EXERCISE DETAILS → An exact copy of every record is required.

THE INPUT →
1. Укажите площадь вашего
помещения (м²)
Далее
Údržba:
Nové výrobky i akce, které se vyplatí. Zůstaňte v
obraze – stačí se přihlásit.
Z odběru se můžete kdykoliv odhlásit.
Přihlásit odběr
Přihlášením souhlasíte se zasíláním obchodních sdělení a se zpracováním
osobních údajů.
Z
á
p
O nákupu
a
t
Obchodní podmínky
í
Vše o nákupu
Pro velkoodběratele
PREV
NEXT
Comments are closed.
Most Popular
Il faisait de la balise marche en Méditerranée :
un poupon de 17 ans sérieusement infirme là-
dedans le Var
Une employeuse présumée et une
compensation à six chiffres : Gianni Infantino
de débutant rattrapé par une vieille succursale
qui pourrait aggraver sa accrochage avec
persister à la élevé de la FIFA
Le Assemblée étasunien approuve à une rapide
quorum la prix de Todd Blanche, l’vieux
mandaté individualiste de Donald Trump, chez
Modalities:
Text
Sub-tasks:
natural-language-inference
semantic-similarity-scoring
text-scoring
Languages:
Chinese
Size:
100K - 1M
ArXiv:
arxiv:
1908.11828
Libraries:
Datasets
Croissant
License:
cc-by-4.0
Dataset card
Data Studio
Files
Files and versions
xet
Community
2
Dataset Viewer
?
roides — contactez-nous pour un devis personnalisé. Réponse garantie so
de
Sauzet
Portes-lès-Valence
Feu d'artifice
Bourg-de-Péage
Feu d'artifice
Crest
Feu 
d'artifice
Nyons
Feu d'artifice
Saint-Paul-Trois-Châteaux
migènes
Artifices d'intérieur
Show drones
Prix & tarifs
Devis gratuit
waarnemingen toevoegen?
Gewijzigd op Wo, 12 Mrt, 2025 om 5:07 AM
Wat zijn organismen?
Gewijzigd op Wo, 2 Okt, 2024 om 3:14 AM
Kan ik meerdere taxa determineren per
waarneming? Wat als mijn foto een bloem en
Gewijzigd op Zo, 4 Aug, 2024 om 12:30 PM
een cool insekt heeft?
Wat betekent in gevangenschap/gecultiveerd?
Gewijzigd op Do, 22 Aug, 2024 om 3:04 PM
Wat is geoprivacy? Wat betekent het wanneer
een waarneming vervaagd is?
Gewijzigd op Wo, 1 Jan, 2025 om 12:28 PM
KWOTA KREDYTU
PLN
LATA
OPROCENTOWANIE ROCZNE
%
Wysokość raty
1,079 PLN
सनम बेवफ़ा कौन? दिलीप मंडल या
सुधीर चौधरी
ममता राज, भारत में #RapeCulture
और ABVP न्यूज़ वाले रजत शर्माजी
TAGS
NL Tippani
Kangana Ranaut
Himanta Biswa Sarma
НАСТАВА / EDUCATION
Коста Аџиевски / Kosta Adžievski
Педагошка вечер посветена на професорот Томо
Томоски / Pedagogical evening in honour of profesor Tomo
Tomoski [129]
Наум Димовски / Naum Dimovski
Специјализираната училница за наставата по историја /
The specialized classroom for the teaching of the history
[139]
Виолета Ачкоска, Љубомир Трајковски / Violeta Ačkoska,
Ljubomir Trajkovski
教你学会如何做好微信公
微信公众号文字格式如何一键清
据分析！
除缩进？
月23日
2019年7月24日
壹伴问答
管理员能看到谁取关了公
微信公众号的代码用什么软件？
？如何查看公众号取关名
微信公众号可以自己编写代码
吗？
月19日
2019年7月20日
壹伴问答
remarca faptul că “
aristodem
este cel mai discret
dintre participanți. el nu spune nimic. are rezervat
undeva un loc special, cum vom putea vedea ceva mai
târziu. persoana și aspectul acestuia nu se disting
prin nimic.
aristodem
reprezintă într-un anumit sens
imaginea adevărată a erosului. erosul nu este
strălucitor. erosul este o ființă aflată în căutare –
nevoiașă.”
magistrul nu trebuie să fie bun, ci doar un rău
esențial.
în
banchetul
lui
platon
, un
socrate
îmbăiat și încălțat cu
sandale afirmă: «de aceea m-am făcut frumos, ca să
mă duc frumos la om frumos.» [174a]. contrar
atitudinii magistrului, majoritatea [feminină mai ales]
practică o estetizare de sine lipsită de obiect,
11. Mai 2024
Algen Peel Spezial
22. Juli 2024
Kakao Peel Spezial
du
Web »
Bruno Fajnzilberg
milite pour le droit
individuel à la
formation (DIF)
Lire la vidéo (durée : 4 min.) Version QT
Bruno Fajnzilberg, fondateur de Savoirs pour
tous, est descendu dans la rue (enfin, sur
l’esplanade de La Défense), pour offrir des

SOLUTION TO THIS EXERCISE →
1. Укажите площадь вашего
помещения (м²)
Далее
Údržba:
Nové výrobky i akce, které se vyplatí. Zůstaňte v
obraze – stačí se přihlásit.
Z odběru se můžete kdykoliv odhlásit.
Přihlásit odběr
Přihlášením souhlasíte se zasíláním obchodních sdělení a se zpracováním
osobních údajů.
Z
á
p
O nákupu
a
t
Obchodní podmínky
í
Vše o nákupu
Pro velkoodběratele
PREV
NEXT
Comments are closed.
Most Popular
Il faisait de la balise marche en Méditerranée :
un poupon de 17 ans sérieusement infirme là-
dedans le Var
Une employeuse présumée et une
compensation à six chiffres : Gianni Infantino
de débutant rattrapé par une vieille succursale
qui pourrait aggraver sa accrochage avec
persister à la élevé de la FIFA
Le Assemblée étasunien approuve à une rapide
quorum la prix de Todd Blanche, l’vieux
mandaté individualiste de Donald Trump, chez
Modalities:
Text
Sub-tasks:
natural-language-inference
semantic-similarity-scoring
text-scoring
Languages:
Chinese
Size:
100K - 1M
ArXiv:
arxiv:
1908.11828
Libraries:
Datasets
Croissant
License:
cc-by-4.0
Dataset card
Data Studio
Files
Files and versions
xet
Community
2
Dataset Viewer
?
roides — contactez-nous pour un devis personnalisé. Réponse garantie so
de
Sauzet
Portes-lès-Valence
Feu d'artifice
Bourg-de-Péage
Feu d'artifice
Crest
Feu 
d'artifice
Nyons
Feu d'artifice
Saint-Paul-Trois-Châteaux
migènes
Artifices d'intérieur
Show drones
Prix & tarifs
Devis gratuit
waarnemingen toevoegen?
Gewijzigd op Wo, 12 Mrt, 2025 om 5:07 AM
Wat zijn organismen?
Gewijzigd op Wo, 2 Okt, 2024 om 3:14 AM
Kan ik meerdere taxa determineren per
waarneming? Wat als mijn foto een bloem en
Gewijzigd op Zo, 4 Aug, 2024 om 12:30 PM
een cool insekt heeft?
Wat betekent in gevangenschap/gecultiveerd?
Gewijzigd op Do, 22 Aug, 2024 om 3:04 PM
Wat is geoprivacy? Wat betekent het wanneer
een waarneming vervaagd is?
Gewijzigd op Wo, 1 Jan, 2025 om 12:28 PM
KWOTA KREDYTU
PLN
LATA
OPROCENTOWANIE ROCZNE
%
Wysokość raty
1,079 PLN
सनम बेवफ़ा कौन? दिलीप मंडल या
सुधीर चौधरी
ममता राज, भारत में #RapeCulture
और ABVP न्यूज़ वाले रजत शर्माजी
TAGS
NL Tippani
Kangana Ranaut
Himanta Biswa Sarma
НАСТАВА / EDUCATION
Коста Аџиевски / Kosta Adžievski
Педагошка вечер посветена на професорот Томо
Томоски / Pedagogical evening in honour of profesor Tomo
Tomoski [129]
Наум Димовски / Naum Dimovski
Специјализираната училница за наставата по историја /
The specialized classroom for the teaching of the history
[139]
Виолета Ачкоска, Љубомир Трајковски / Violeta Ačkoska,
Ljubomir Trajkovski
教你学会如何做好微信公
微信公众号文字格式如何一键清
据分析！
除缩进？
月23日
2019年7月24日
壹伴问答
管理员能看到谁取关了公
微信公众号的代码用什么软件？
？如何查看公众号取关名
微信公众号可以自己编写代码
吗？
月19日
2019年7月20日
壹伴问答
remarca faptul că “
aristodem
este cel mai discret
dintre participanți. el nu spune nimic. are rezervat
undeva un loc special, cum vom putea vedea ceva mai
târziu. persoana și aspectul acestuia nu se disting
prin nimic.
aristodem
reprezintă într-un anumit sens
imaginea adevărată a erosului. erosul nu este
strălucitor. erosul este o ființă aflată în căutare –
nevoiașă.”
magistrul nu trebuie să fie bun, ci doar un rău
esențial.
în
banchetul
lui
platon
, un
socrate
îmbăiat și încălțat cu
sandale afirmă: «de aceea m-am făcut frumos, ca să
mă duc frumos la om frumos.» [174a]. contrar
atitudinii magistrului, majoritatea [feminină mai ales]
practică o estetizare de sine lipsită de obiect,
11. Mai 2024
Algen Peel Spezial
22. Juli 2024
Kakao Peel Spezial
du
Web »
Bruno Fajnzilberg
milite pour le droit
individuel à la
formation (DIF)
Lire la vidéo (durée : 4 min.) Version QT
Bruno Fajnzilberg, fondateur de Savoirs pour
tous, est descendu dans la rue (enfin, sur
l’esplanade de La Défense), pour offrir des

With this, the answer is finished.